1:3 OBJECTIVES OF THE STUDY
The objectives of this study is as follows
1. To examine how feasibility study affect loan repayment in the banking industry.
2. To highlight the extent in which diversion of bank loans to unprofitable ventures affect loan repayment.
3. To examine how distribution of loans affect banks performance if banks give proper attention.
1.4 RESEARCH QUESTIONS
Bank lending is said to be effective if it successfully achieves the banker‟s obligation of maximum liquidity to the depositors. The questions here are
1. To what extent does feasibility study affect loan repayment in the banking industry?
2. To what extent does diversion of bank loans to unprofitable venture affect loan repayment?
3. Does distribution of loans have effect on banks performance if given proper attention?
1.5 STATEMENT OF HYPOTHESES
A reputable credit management system enhances good control on lending and proper keeping of credit account.
HYPOTHESES 1
Ho. Inadequate feasibility study does not affect loan repayment in banking industry. Hi. Inadequate feasibility study affects loan repayment in banking industry.
HYPOTHESES 2
Ho. The diversion of bank loans to unprofitably ventures does not affect loan repayment. Hi. The diversion of bank loans to unprofitably ventures affects loan repayment.
HYPOTHESES 3
Ho.

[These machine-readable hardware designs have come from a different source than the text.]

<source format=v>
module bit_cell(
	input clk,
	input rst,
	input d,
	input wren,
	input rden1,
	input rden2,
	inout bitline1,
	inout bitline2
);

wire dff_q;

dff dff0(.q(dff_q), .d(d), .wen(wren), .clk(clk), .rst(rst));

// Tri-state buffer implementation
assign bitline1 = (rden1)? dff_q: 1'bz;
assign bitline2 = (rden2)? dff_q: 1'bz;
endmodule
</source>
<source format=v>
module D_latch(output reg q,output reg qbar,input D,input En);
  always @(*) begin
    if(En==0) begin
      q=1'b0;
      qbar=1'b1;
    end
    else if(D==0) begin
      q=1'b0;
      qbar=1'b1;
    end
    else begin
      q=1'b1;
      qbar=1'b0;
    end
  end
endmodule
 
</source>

The problem of poor attention given to distribution of loans does not have effect on banks performance.
Hi. The problem of poor attention given to distribution of loans has effect on banks performance.
16. SCOPE OF THE STUDY
This study is aimed at analysing the credit management in the banking industry in Nigeria with a particular reference to First Bank of Nigeria plc. The study intends to analyse the credit facilities in banking industry. It also reviews the various concepts procedures for efficient and effective credit management. It examines the success and failure (if any) as well as recommending corrective measure.
1.7 SIGNIFICANCE OF THE STUDY
This study will be useful to the executive and managers in the banking industry and other financial institutions. This is because it provides guidance which will enhance effect and efficient credit management aimed at attaining and boosting maximum profitability and liquidity in their banks. The depositor (public) on the other hand will be more enlightened on the need to be honest and fulfil the responsibilities in credit transaction with the banks so that they can look up to improve service from the banks. Finally to the researcher, this is an eye opener because as a potential manager it will guide one in future on how to manage credit facilities.
1.8 DEFINATION OF TERMS
Below are the major terms used in the course of this research work.

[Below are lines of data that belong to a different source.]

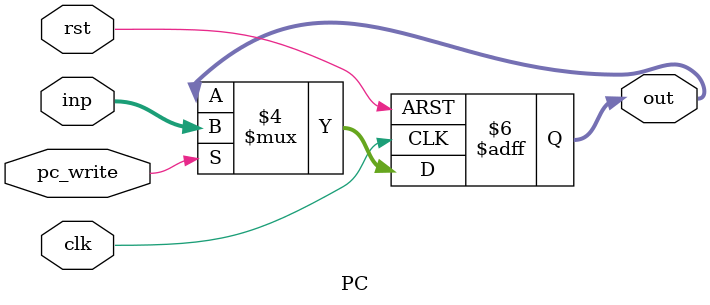
<source format=sv>
module PC(input clk, rst, pc_write, input [31:0] inp, output logic[31:0] out);
	initial out = 32'b0;
	always @(posedge clk, posedge rst) begin
		if (rst) out <= 32'b0;
		else if (pc_write == 1) out <= inp;
	end
endmodule

</source>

1) BANKRUPTCY: A state where a person or firm is unable to meet their financial obligations.
2) MANAGEMENT: management is the study of decision-makers from the supervisor and line managers at lower levels to the Board of Directors.
3) LOANS AND ADVANCES: These are credit facilities granted by banks to their customers. They could be short, medium or long term depending on the length of period of repayment
4) OVERDRAFT: A credit facility (usually short term) granted by banks to current account holders and it carries interest charges on daily basis
5) BANK: Section 61 of BOFIA 1991 Act defines a banking business as business of receiving deposits on current account or other similar account paying or collecting cheques drawn by or paid in by customers.

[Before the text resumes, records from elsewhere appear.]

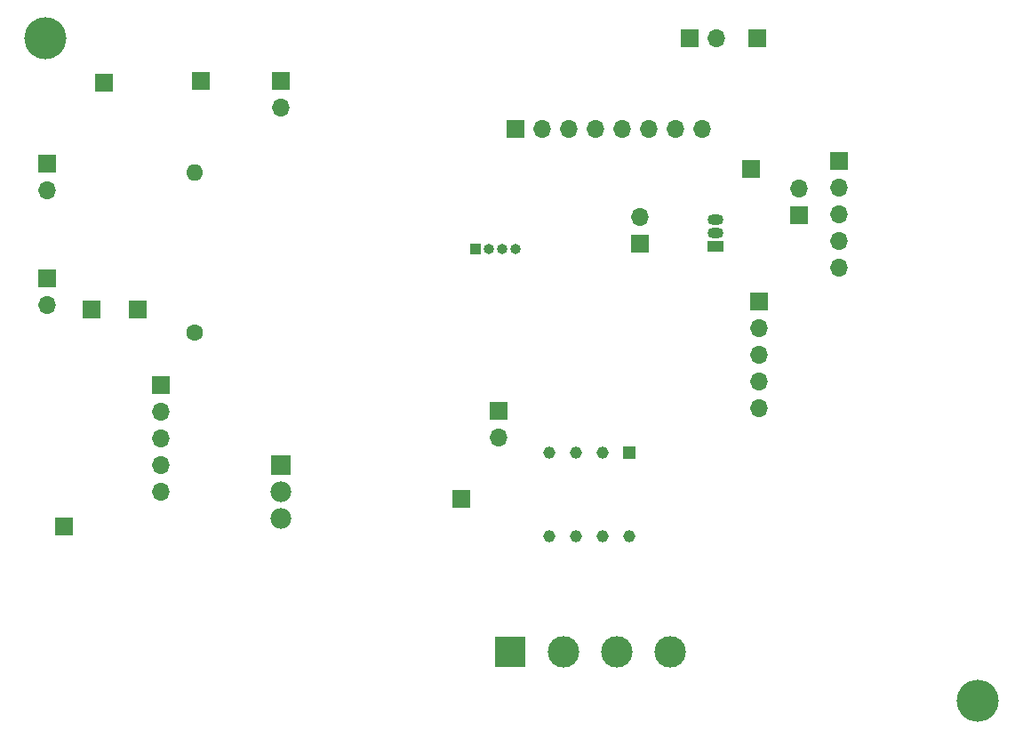
<source format=gbs>
%TF.GenerationSoftware,KiCad,Pcbnew,(5.1.12)-1*%
%TF.CreationDate,2022-08-06T16:21:54+02:00*%
%TF.ProjectId,PrototypV1_rx,50726f74-6f74-4797-9056-315f72782e6b,rev?*%
%TF.SameCoordinates,Original*%
%TF.FileFunction,Soldermask,Bot*%
%TF.FilePolarity,Negative*%
%FSLAX46Y46*%
G04 Gerber Fmt 4.6, Leading zero omitted, Abs format (unit mm)*
G04 Created by KiCad (PCBNEW (5.1.12)-1) date 2022-08-06 16:21:54*
%MOMM*%
%LPD*%
G01*
G04 APERTURE LIST*
%ADD10C,4.000000*%
%ADD11O,4.000000X4.000000*%
%ADD12R,1.700000X1.700000*%
%ADD13O,1.700000X1.700000*%
%ADD14R,1.500000X1.050000*%
%ADD15O,1.500000X1.050000*%
%ADD16O,1.600000X1.600000*%
%ADD17C,1.600000*%
%ADD18C,3.000000*%
%ADD19R,3.000000X3.000000*%
%ADD20O,1.000000X1.000000*%
%ADD21R,1.000000X1.000000*%
%ADD22C,1.980000*%
%ADD23R,1.980000X1.980000*%
%ADD24C,1.160000*%
%ADD25R,1.160000X1.160000*%
G04 APERTURE END LIST*
D10*
X17600000Y-89000000D03*
D11*
X106400000Y-152000000D03*
D12*
X32400000Y-93000000D03*
X85400000Y-89000000D03*
X57200000Y-132800000D03*
D13*
X60800000Y-126940000D03*
D12*
X60800000Y-124400000D03*
D13*
X89400000Y-103260000D03*
D12*
X89400000Y-105800000D03*
D13*
X81540000Y-89000000D03*
D12*
X79000000Y-89000000D03*
D13*
X40000000Y-95540000D03*
D12*
X40000000Y-93000000D03*
X23200000Y-93200000D03*
X26400000Y-114800000D03*
X22000000Y-114800000D03*
X84800000Y-101400000D03*
X19400000Y-135400000D03*
D13*
X74200000Y-106000000D03*
D12*
X74200000Y-108540000D03*
D13*
X17800000Y-114340000D03*
D12*
X17800000Y-111800000D03*
D14*
X81400000Y-108800000D03*
D15*
X81400000Y-106260000D03*
X81400000Y-107530000D03*
D16*
X31800000Y-101760000D03*
D17*
X31800000Y-117000000D03*
D13*
X17800000Y-103400000D03*
D12*
X17800000Y-100860000D03*
D13*
X85600000Y-124160000D03*
X85600000Y-121620000D03*
X85600000Y-119080000D03*
X85600000Y-116540000D03*
D12*
X85600000Y-114000000D03*
D13*
X28600000Y-132160000D03*
X28600000Y-129620000D03*
X28600000Y-127080000D03*
X28600000Y-124540000D03*
D12*
X28600000Y-122000000D03*
D18*
X77080000Y-147400000D03*
D19*
X61840000Y-147400000D03*
D18*
X72000000Y-147400000D03*
X66920000Y-147400000D03*
D13*
X93200000Y-110760000D03*
X93200000Y-108220000D03*
X93200000Y-105680000D03*
X93200000Y-103140000D03*
D12*
X93200000Y-100600000D03*
D20*
X62410000Y-109000000D03*
X61140000Y-109000000D03*
X59870000Y-109000000D03*
D21*
X58600000Y-109000000D03*
D13*
X80180000Y-97600000D03*
X77640000Y-97600000D03*
X75100000Y-97600000D03*
X72560000Y-97600000D03*
X70020000Y-97600000D03*
X67480000Y-97600000D03*
X64940000Y-97600000D03*
D12*
X62400000Y-97600000D03*
D22*
X40000000Y-134700000D03*
X40000000Y-132150000D03*
D23*
X40000000Y-129600000D03*
D24*
X73210000Y-136370000D03*
X70670000Y-136370000D03*
X68130000Y-136370000D03*
X65590000Y-136370000D03*
X65590000Y-128430000D03*
X68130000Y-128430000D03*
X70670000Y-128430000D03*
D25*
X73210000Y-128430000D03*
M02*

</source>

6) CUSTOMER: A person is a customer if he or she has account with the bank.
7) FINANCIAL RATIO: These are ratios usually expressed in mathematical terms to test the financial obligations.
8) FINANACIAL STATEMENT: They are firm balance sheets, profit and loss account and classified statement which show the financial state of affairs of the firm.
9) GUARANTOR: A person or group of persons who stand for bank customers for credit facilities.
10) COLLATERAL/ SECURITIES: is an asset presented by a customer to his bank to secure a credit facility granted to him by the bank.